A 13-year-old girl in her usual state of health presents from home with a history of hemoglobin SS (HbSS) for laparoscopic cholecystectomy. The patient has had a history of multiple sickle cell crises, with her most recent episode of acute chest syndrome occurring 6 months ago.
Laboratory: Hematocrit is 26.
Sickle cell disease results from an inherited structural disorder of the hemoglobin β-globin chain. There is a wide range of severity and speed of progression, with clinical consequences ranging from benign sickle trait to severe symptomatology in homozygous HbSS patients. Patients with severe disease may have a history of chronic hemolytic anemia, frequent vaso-occlusive crises, and chronic organ damage, including cardiomegaly, pulmonary hypertension, and ischemic strokes. These patients are at higher risk for perioperative complications.

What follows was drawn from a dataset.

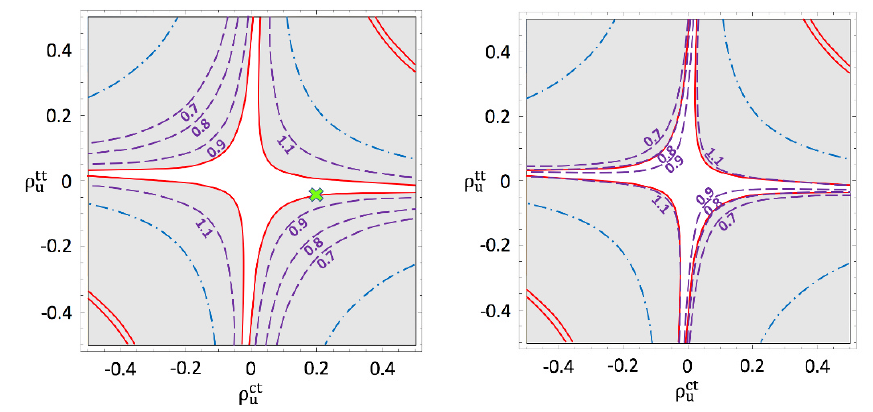
Figure 8 . (cid:26) tt vs. (cid:26) ct in the case (C) with (cid:26) (cid:23) = 1(left) ; 2(right) and ( m A ; m H ; m u u (200 GeV ; 200 GeV ; 200 GeV). The gray region is excluded by the B s (cid:0) B s mixing (solid red lines) and b ! s(cid:13) (dotted-dashed blue lines). The dashed purple lines denote the predictions of R ( K ).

HbSS patients are at risk of having their red blood cells form distorted sickle cells when the patient is exposed to hypoxia; this is exacerbated by acidosis, dehydration, or hypothermia with vasoconstriction. Hypoxia with a PaO2 below 40-50 mm Hg typically results in the formation of sickle cells, but sickling can be seen even in well-oxygenated SS cells. Increased age or the presence of infection can also increase the risk of sickling.
Preoperative transfusion regimens range from aggressive (lowering the HbS to less than 30%), to conservative (correcting only the anemia), to not transfusing at all. Some studies have shown that for low- to moderate-risk procedures, maintaining a Hb of 10 g/dL results in no outcome differences from a more aggressive technique and has the added benefit of reducing transfusion-related complications. As a result, the trend in perioperative transfusions has been moving toward a more conservative approach. The decision to transfuse, however, needs to be made based on the risk factors of each individual patient, and consultation with a hematologist is recommended for complicated patients. The cross-matching of blood for patients who have had multiple transfusions may be a problem, and blood availability should be addressed prior to the start of surgery. An additional consideration is that preoperative medications that can depress spontaneous ventilation should be used with caution and supplemental oxygen should be considered.
In the case of this child, a blood transfusion would be recommended as well as a consultation with the patient’s hematologist to determine her baseline hematocrit and transfusion goals.
Anesthetic goals include maintaining oxygenation and normothermia while avoiding hypovolemia, acidosis, infection, and stasis.